Instructions for the task: Every line from the first in the listing below to the line containing "### Positive" is to be repeated exactly, and no line past it.
╭──
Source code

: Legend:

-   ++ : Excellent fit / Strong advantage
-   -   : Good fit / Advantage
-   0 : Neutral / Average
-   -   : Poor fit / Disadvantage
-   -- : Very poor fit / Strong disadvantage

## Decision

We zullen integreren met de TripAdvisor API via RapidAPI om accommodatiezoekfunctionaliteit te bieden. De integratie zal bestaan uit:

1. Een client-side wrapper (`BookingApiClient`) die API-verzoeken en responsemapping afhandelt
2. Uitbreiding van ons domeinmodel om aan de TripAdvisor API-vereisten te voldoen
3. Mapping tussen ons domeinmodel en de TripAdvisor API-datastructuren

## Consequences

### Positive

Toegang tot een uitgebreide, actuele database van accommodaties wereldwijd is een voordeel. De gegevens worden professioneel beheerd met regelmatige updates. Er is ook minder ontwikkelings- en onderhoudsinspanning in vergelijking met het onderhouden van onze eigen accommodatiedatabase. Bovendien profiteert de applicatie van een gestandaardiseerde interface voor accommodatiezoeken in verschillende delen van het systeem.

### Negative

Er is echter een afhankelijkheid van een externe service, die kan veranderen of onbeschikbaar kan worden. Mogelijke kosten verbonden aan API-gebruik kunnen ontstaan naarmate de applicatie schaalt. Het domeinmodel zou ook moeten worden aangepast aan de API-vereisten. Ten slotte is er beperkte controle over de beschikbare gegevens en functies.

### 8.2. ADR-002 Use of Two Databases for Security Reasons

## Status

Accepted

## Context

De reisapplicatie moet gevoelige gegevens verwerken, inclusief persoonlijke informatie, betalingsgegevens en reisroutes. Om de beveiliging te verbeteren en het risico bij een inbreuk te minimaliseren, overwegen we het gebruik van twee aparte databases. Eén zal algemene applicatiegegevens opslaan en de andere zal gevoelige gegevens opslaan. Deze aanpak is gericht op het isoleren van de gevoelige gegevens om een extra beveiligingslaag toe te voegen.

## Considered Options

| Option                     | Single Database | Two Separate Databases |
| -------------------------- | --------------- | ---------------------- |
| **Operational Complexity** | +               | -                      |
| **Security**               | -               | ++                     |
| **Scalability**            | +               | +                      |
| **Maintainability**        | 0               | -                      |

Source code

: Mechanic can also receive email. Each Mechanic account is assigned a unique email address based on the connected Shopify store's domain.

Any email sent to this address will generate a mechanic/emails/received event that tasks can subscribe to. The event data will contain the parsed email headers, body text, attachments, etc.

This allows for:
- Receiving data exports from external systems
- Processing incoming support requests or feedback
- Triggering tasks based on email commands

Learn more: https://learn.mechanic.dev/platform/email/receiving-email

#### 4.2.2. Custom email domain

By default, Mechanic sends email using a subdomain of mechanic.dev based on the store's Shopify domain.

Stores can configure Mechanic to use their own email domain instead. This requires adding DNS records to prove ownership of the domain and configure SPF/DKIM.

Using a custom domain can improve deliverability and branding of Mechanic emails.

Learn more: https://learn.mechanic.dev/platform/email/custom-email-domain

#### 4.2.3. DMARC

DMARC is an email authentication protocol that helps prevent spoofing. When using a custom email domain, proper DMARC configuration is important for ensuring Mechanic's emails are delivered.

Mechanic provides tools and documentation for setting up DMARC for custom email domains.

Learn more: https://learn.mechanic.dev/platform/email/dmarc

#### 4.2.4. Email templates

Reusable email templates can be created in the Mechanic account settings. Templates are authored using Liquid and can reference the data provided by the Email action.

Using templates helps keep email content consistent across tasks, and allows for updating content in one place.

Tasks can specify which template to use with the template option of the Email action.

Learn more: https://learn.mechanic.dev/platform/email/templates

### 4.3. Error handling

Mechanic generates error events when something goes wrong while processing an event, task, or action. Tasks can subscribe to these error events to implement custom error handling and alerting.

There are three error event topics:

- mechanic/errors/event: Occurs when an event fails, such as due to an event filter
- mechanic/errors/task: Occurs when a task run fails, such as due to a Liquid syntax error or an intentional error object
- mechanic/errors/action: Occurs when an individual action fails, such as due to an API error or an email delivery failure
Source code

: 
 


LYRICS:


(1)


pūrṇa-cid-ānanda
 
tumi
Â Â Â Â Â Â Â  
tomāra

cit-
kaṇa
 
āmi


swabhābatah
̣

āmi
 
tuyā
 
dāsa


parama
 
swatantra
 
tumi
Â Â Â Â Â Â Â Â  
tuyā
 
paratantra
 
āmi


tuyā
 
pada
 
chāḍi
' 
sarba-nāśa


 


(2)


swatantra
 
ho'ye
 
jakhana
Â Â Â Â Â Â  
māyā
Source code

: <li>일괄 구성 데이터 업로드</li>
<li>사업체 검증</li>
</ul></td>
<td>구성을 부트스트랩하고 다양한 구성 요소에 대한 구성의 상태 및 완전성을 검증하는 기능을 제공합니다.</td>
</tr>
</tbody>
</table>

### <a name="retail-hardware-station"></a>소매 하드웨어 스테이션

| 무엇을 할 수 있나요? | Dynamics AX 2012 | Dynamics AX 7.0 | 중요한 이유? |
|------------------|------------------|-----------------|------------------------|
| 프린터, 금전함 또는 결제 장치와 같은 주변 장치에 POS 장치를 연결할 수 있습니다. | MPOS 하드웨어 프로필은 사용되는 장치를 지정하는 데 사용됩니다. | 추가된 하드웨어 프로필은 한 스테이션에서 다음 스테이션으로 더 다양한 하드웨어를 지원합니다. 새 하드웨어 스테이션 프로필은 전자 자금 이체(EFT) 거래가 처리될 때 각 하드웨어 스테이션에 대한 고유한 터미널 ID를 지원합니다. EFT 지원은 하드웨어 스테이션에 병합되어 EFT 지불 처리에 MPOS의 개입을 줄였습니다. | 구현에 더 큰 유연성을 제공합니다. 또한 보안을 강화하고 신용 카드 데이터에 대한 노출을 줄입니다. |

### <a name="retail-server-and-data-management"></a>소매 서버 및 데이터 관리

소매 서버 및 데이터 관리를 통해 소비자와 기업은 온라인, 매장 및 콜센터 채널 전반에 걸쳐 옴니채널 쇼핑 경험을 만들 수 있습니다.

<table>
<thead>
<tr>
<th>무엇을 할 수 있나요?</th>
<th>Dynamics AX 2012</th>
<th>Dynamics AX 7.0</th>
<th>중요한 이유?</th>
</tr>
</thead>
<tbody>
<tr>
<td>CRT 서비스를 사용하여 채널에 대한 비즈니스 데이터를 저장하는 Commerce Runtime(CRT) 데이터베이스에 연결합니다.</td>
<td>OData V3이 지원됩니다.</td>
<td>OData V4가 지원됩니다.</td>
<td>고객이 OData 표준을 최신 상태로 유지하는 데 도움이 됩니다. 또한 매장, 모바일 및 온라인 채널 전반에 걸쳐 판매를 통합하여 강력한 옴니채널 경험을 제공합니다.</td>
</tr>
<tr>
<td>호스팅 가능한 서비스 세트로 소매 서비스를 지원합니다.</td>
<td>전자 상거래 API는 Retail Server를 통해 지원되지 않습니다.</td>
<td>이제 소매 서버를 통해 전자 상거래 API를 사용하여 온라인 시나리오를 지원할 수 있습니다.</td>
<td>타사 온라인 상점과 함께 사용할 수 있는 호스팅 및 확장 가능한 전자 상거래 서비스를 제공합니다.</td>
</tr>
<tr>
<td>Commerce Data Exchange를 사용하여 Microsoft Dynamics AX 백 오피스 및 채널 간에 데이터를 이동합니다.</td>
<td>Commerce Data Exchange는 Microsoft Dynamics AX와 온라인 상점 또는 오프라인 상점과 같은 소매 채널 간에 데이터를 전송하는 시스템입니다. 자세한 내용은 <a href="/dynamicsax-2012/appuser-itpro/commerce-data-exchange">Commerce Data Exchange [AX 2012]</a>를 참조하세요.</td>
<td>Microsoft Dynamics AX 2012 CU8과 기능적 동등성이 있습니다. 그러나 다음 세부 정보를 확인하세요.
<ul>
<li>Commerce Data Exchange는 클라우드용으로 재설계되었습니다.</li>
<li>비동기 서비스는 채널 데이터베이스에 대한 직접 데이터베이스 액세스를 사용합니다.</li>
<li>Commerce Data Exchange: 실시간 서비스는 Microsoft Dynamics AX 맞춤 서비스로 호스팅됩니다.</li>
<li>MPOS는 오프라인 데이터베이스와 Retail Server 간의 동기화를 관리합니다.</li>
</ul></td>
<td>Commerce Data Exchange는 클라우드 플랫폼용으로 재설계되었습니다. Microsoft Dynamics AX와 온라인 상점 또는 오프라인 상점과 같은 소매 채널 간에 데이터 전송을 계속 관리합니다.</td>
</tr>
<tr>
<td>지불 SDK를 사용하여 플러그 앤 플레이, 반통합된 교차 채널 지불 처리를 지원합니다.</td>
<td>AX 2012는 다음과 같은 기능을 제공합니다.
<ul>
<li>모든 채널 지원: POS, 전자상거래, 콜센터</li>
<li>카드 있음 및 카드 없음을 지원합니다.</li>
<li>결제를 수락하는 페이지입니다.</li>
╰──
Result for this task:
Source code

: Legend:

-   ++ : Excellent fit / Strong advantage
-   -   : Good fit / Advantage
-   0 : Neutral / Average
-   -   : Poor fit / Disadvantage
-   -- : Very poor fit / Strong disadvantage

## Decision

We zullen integreren met de TripAdvisor API via RapidAPI om accommodatiezoekfunctionaliteit te bieden. De integratie zal bestaan uit:

1. Een client-side wrapper (`BookingApiClient`) die API-verzoeken en responsemapping afhandelt
2. Uitbreiding van ons domeinmodel om aan de TripAdvisor API-vereisten te voldoen
3. Mapping tussen ons domeinmodel en de TripAdvisor API-datastructuren

## Consequences

### Positive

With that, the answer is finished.